*ACTIVITIES*
1. Using the passage on the Black Spider letters case, explain why the Upper Tribunal held that disclosing the "advocacy correspondence" served the public interest. Answer in one to three sentences.
2. Reproduce the passage on the Black Spider letters case word for word, starting with "Since 19 January" and going on through "period between 2004-2005.".

*TEXT SECTION*
★ ★ ★

The High Court has expressed concern over the “constitutional aberration” that allows the government to block disclosure under the Freedom of Information Act, but upheld the application of this veto to the so-called “Black Spider” letters sent by Prince Charles to various government departments. The case is interesting both for its position within the wider debate on the functioning of the constitutional monarchy, and because of the unprecedented power of veto provided to the government by s.53 of the Freedom of Information Act, which raises concerns about the government’s ability to override judicial and parliamentary decisions. The case also highlights the constitutional importance of judicial review as a check on executive power and the significance attached to the giving of proper reasons by ministers.
Since 19 January 2011, the absolute exemption in s.37(1) of the Freedom of Information Act, covering “correspondence with Her Majesty”, has been extended to include correspondence with the heir to the throne. This request, brought by Guardian journalist Rob Evans, related to earlier correspondence: a number of letters (many hand-written, hence the moniker) sent by the Prince of Wales to seven different government departments, over a seven month period between 2004-2005.
The initial request for information was declined by the departments in question, which the Information Commissioner decided was not unlawful. In September 2012, the Guardian was successful in its appeal to the Upper Tribunal, which decided that disclosure of “advocacy correspondence” was in the public interest as there should be “transparency as to how and when Prince Charles seeks to influence government”.

★ ★ ★

*EXTRACTED RECORDS*

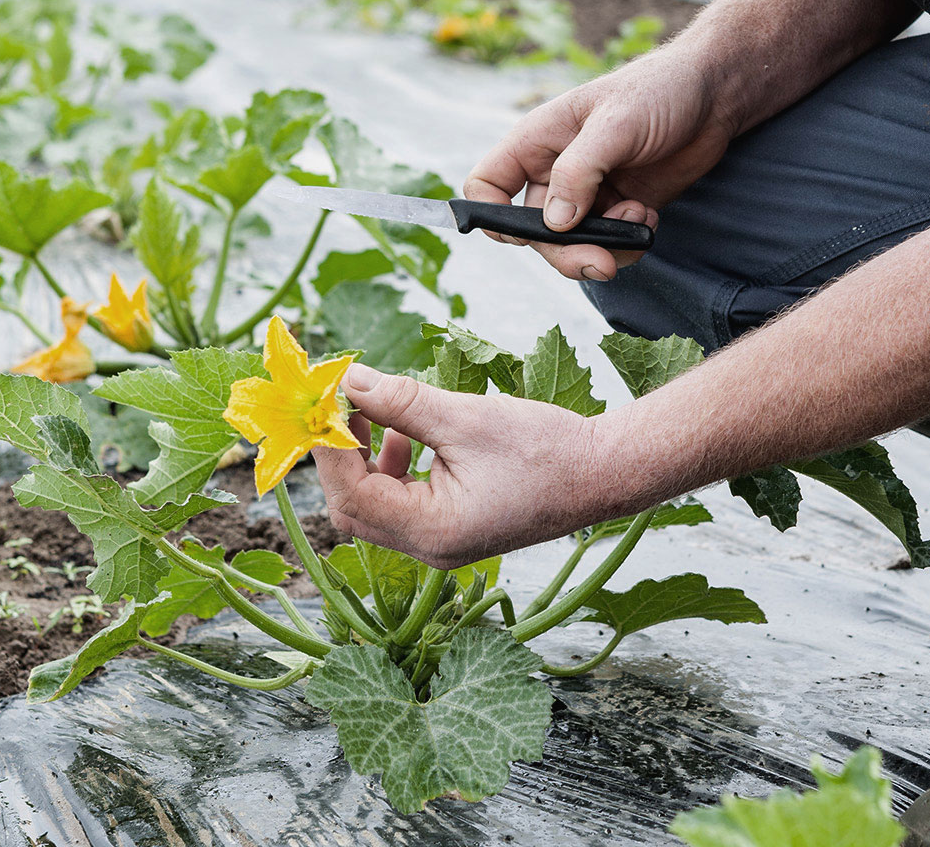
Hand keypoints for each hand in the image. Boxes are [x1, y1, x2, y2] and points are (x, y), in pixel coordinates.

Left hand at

★ ★ ★

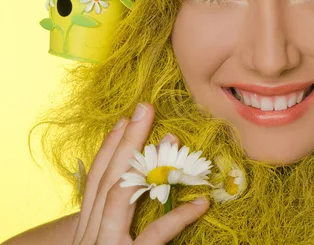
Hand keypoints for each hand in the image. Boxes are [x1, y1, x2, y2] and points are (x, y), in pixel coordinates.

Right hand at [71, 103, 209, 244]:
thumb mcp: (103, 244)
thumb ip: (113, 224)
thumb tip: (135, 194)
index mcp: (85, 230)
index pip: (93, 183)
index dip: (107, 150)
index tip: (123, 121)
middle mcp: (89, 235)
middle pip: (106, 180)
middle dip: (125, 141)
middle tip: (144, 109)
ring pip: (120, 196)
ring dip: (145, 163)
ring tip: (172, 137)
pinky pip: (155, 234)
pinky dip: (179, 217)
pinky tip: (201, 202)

★ ★ ★

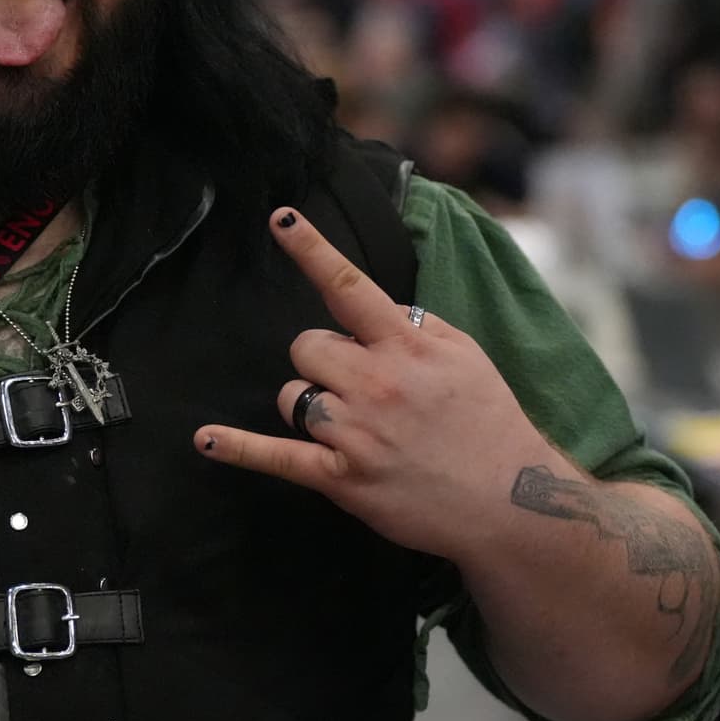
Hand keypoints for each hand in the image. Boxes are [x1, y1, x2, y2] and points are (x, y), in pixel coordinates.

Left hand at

★ ★ ★

*OUTPUTS BY TASK*
1. The Upper Tribunal held that disclosing the "advocacy correspondence" was in the public interest because there should be "transparency as to how and when Prince Charles seeks to influence government." On that basis, in September 2012, it allowed the Guardian's appeal.

2.
Since 19 January 2011, the absolute exemption in s.37(1) of the Freedom of Information Act, covering “correspondence with Her Majesty”, has been extended to include correspondence with the heir to the throne. This request, brought by Guardian journalist Rob Evans, related to earlier correspondence: a number of letters (many hand-written, hence the moniker) sent by the Prince of Wales to seven different government departments, over a seven month period between 2004-2005.